Rebecca Marder, Jean Chevalier, Anna Cervinka, Anne Kessler, Thierry Hancisse © Comédie-Française

La vie est un théâtre

Un rien de théâtralité, de générosité un peu surjouée prête à tous des « manières de jeu ». Le doute s’immisce, le jeu s’en mêle – s’emmêle à la vraie vie sans prévenir, sans rupture franche, accentuant ainsi l’illusion que ce à quoi l’on assiste est du « faux » alors qu’on est dans le « vrai », que les comédiens de la pièce, non pas ceux du Français, « jouent » une scène de fête alors qu’ils la « vivent ». La pièce est achevée, mais « ça » semble encore vouloir jouer. Tous, la défroque de leur personnage à peine ôtée, ont remis leur costume et réendossé leur rôle – le rôle de leur vie. Et en jouent sans compter, sans se tromper. Lucides acteurs d’eux-mêmes. Car qui, plus que ces comédiens qui connaissent leur Shakespeare, sait mieux s’amuser de la porosité entre la scène du théâtre et celle de la vie ?
Sur ce point, la mise en scène de Julie Deliquet fait merveille. Sa force est précisément de dépasser la simple citation ou la mise en abyme, et de se situer dans cette zone intermédiaire, ténue, mêlée, perméable du jeu des masques de l’existence. De capter l’endroit où l’un devient l’autre, où tout bascule et se transforme. Où tout n’est plus que farce, qu’il faut bien prendre au sérieux.
::::::::
#### [TRAVAIL À FAIRE]
[a] Dans l'extrait, qui a signé la mise en scène dont on dit qu'elle « fait merveille » ?
[b] Transcrivez à l'identique le passage de l'extrait qui s'ouvre sur les mots « La vie est un » et se ferme sur « de la vie ? ».
Les items qui suivent forment une matière distincte de l'extrait.
::::::::
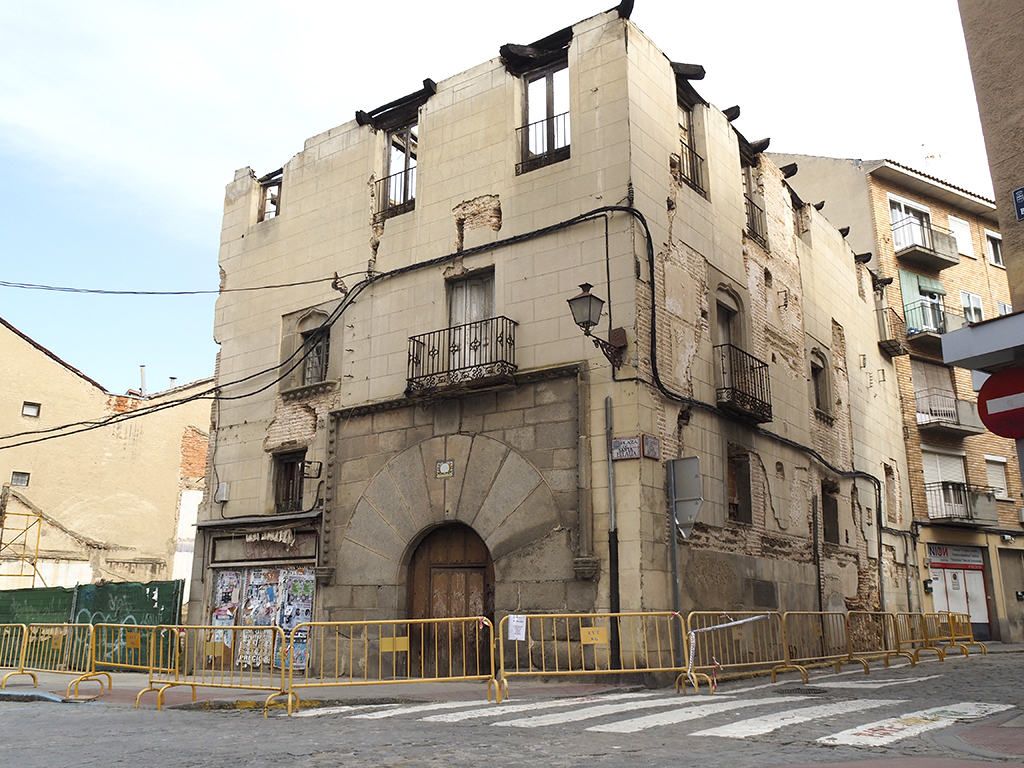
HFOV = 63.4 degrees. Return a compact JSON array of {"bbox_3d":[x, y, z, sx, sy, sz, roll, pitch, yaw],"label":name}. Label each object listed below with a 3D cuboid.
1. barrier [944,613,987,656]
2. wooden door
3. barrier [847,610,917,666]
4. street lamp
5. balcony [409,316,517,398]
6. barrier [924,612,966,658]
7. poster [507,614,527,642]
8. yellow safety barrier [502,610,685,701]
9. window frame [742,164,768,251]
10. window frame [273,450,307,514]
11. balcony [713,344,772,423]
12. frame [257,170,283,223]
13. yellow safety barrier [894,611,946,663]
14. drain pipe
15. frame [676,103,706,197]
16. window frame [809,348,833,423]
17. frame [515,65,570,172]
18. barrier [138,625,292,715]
::::::::
#### [RÉSULTATS PAR TÂCHE]
[a] Julie Deliquet.

[b]
La vie est un théâtre

Un rien de théâtralité, de générosité un peu surjouée prête à tous des « manières de jeu ». Le doute s’immisce, le jeu s’en mêle – s’emmêle à la vraie vie sans prévenir, sans rupture franche, accentuant ainsi l’illusion que ce à quoi l’on assiste est du « faux » alors qu’on est dans le « vrai », que les comédiens de la pièce, non pas ceux du Français, « jouent » une scène de fête alors qu’ils la « vivent ». La pièce est achevée, mais « ça » semble encore vouloir jouer. Tous, la défroque de leur personnage à peine ôtée, ont remis leur costume et réendossé leur rôle – le rôle de leur vie. Et en jouent sans compter, sans se tromper. Lucides acteurs d’eux-mêmes. Car qui, plus que ces comédiens qui connaissent leur Shakespeare, sait mieux s’amuser de la porosité entre la scène du théâtre et celle de la vie ?